## WHAT IS REQUIRED
Your answer should be the exact lines of the data below from the one containing "Västernorrlands län" through the one containing "Källa: Jordbruksverket, Jordbruksstatistisk"; please include nothing else.

## RECORDS SHOWN
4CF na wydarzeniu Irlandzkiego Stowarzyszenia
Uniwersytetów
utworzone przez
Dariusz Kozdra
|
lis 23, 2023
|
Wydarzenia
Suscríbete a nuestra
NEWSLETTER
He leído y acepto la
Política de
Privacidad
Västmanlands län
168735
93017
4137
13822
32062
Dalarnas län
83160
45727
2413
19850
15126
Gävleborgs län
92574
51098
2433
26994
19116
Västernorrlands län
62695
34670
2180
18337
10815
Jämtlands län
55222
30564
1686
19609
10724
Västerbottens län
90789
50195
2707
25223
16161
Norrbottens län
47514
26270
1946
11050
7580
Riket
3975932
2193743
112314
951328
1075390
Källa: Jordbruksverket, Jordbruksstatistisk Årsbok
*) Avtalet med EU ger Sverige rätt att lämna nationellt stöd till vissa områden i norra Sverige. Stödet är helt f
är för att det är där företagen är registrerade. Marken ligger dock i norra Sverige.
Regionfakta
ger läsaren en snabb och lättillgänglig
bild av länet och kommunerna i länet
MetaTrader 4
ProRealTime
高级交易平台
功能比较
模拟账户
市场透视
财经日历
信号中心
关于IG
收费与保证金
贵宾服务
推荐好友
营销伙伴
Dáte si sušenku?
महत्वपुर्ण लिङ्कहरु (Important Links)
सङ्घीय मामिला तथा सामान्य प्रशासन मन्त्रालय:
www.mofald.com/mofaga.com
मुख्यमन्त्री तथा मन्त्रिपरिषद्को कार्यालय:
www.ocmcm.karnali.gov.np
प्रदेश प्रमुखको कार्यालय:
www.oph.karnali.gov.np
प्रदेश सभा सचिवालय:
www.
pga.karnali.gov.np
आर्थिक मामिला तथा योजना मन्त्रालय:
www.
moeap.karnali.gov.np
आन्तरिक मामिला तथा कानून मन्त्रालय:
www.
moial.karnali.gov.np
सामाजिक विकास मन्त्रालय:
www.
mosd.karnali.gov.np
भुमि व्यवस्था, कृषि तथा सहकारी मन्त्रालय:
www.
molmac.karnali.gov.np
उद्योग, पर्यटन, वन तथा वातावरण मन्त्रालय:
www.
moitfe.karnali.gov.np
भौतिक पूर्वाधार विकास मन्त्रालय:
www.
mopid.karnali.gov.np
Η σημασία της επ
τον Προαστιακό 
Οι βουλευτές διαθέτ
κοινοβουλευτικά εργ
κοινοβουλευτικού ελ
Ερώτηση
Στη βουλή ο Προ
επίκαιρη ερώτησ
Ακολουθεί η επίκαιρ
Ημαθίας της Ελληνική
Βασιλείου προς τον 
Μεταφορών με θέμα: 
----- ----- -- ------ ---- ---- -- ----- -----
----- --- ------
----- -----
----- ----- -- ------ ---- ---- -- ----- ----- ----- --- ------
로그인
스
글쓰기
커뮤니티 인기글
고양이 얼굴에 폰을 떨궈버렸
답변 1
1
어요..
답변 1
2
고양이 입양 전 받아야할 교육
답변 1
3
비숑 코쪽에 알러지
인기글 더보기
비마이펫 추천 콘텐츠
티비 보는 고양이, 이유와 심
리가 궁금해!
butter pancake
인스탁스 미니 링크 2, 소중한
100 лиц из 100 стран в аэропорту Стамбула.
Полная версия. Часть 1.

==

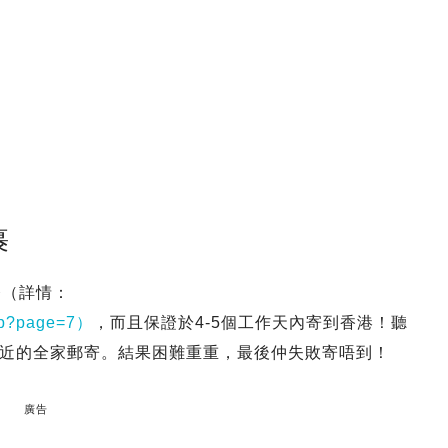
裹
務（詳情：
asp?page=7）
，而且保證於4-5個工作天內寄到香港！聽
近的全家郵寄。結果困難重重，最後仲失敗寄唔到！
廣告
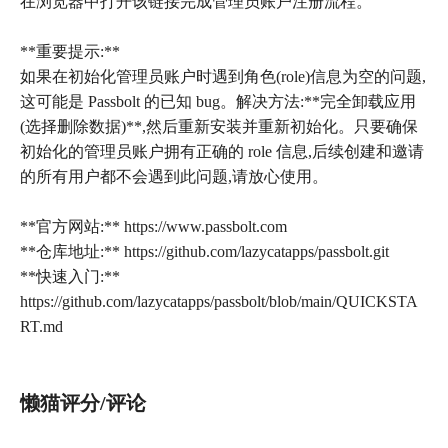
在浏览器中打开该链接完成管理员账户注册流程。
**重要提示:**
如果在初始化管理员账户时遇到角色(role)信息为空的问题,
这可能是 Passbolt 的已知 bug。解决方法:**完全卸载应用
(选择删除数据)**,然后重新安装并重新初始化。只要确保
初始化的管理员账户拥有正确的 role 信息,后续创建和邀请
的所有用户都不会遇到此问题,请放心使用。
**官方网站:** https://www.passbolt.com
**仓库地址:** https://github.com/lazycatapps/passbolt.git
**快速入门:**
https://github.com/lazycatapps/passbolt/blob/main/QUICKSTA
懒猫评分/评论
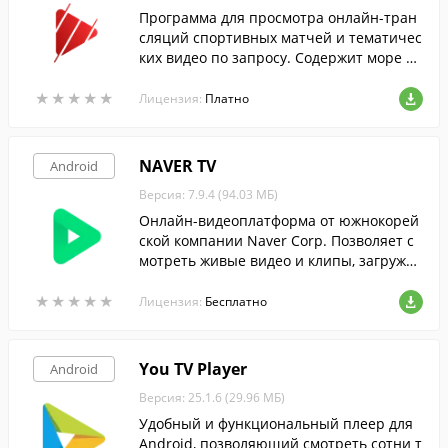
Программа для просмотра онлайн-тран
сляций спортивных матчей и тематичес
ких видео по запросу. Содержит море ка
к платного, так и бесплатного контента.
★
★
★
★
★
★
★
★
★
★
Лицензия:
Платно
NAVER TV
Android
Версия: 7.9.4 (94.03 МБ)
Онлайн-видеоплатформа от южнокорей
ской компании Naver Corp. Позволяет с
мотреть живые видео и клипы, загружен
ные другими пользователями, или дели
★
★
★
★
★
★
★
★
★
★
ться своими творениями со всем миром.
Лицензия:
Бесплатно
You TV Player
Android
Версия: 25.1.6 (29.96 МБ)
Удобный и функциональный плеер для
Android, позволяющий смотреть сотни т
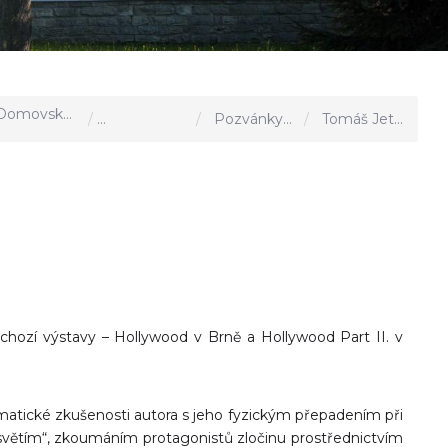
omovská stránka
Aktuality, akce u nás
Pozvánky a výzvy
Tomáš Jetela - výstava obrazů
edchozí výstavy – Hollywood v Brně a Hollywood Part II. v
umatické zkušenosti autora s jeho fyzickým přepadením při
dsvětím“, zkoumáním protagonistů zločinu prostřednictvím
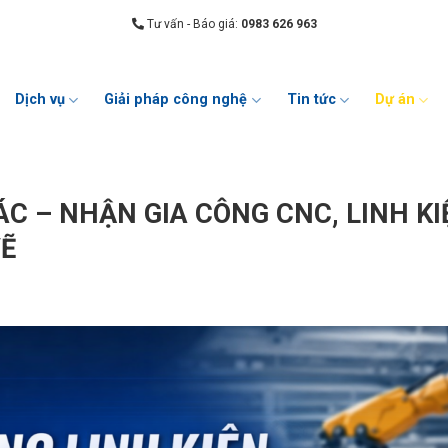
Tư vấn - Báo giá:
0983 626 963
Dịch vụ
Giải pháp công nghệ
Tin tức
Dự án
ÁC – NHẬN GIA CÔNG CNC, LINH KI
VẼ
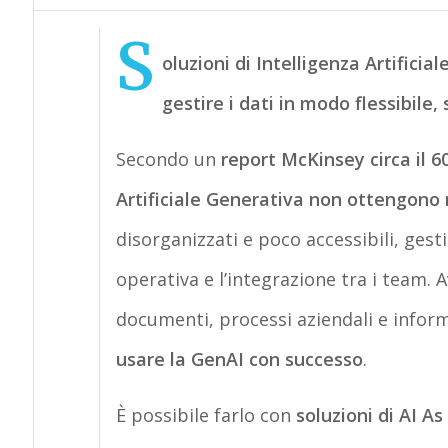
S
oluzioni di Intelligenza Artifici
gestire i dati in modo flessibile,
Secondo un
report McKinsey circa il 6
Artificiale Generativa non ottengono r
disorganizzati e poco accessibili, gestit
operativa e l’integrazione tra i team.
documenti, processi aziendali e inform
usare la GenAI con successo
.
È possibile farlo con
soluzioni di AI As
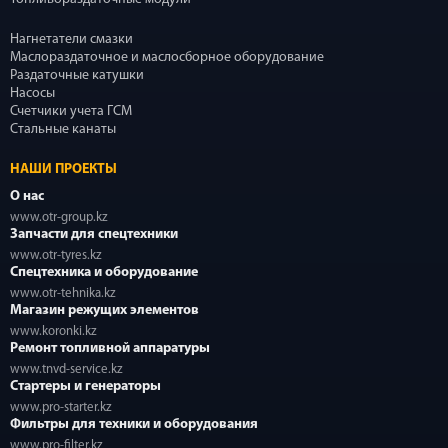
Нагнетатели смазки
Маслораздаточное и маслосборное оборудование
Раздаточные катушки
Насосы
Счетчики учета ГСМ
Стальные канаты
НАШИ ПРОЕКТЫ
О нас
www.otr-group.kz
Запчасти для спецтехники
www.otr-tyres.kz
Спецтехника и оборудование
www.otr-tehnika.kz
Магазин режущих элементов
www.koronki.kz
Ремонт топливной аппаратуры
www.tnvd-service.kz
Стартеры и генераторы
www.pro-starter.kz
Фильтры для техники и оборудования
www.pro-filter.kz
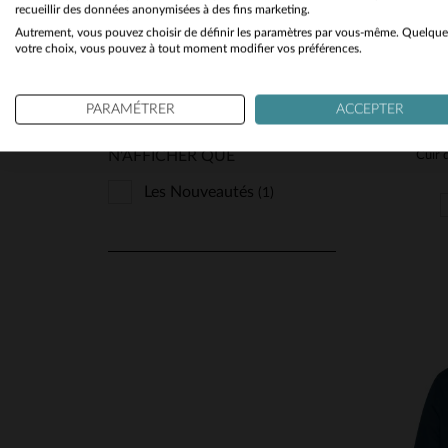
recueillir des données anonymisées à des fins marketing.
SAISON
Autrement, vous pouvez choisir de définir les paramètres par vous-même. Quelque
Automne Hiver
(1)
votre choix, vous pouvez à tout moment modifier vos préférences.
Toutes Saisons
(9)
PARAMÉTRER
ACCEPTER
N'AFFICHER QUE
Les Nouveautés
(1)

--

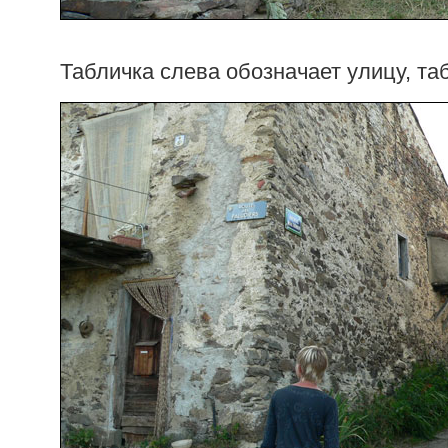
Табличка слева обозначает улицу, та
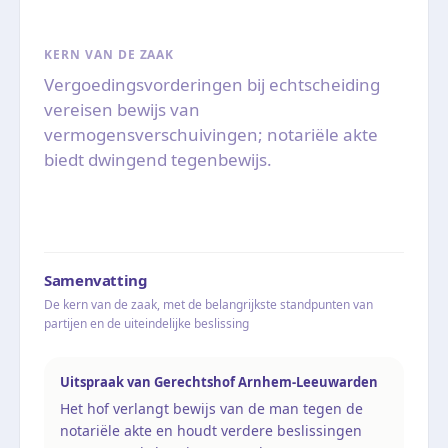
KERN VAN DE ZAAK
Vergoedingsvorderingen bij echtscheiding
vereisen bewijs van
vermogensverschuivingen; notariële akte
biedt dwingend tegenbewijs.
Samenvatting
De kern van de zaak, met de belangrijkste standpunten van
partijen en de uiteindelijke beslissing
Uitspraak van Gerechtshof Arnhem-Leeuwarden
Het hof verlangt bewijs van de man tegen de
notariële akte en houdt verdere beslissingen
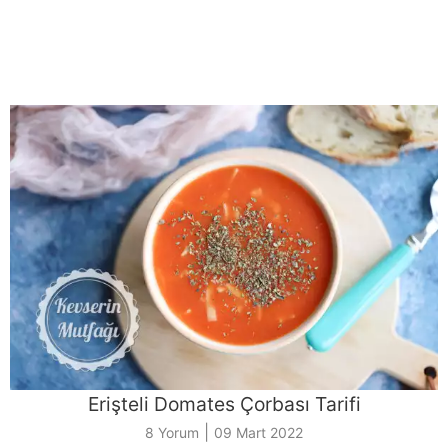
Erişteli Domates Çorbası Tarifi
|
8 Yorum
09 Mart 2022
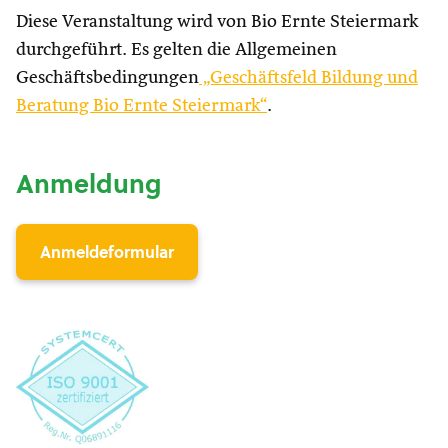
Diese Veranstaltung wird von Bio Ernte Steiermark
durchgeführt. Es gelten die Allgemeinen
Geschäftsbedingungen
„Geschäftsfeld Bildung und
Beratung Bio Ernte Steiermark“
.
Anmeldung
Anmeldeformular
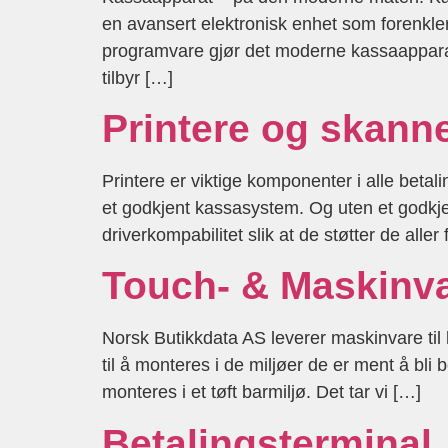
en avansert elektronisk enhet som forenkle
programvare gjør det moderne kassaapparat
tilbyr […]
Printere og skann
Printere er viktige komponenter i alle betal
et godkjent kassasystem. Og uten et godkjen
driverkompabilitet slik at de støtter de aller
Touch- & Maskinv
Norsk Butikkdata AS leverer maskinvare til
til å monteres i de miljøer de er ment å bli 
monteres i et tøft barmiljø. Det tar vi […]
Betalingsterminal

## TASK OUTPUT
Västernorrlands län
62695
34670
2180
18337
10815
Jämtlands län
55222
30564
1686
19609
10724
Västerbottens län
90789
50195
2707
25223
16161
Norrbottens län
47514
26270
1946
11050
7580
Riket
3975932
2193743
112314
951328
1075390
Källa: Jordbruksverket, Jordbruksstatistisk Årsbok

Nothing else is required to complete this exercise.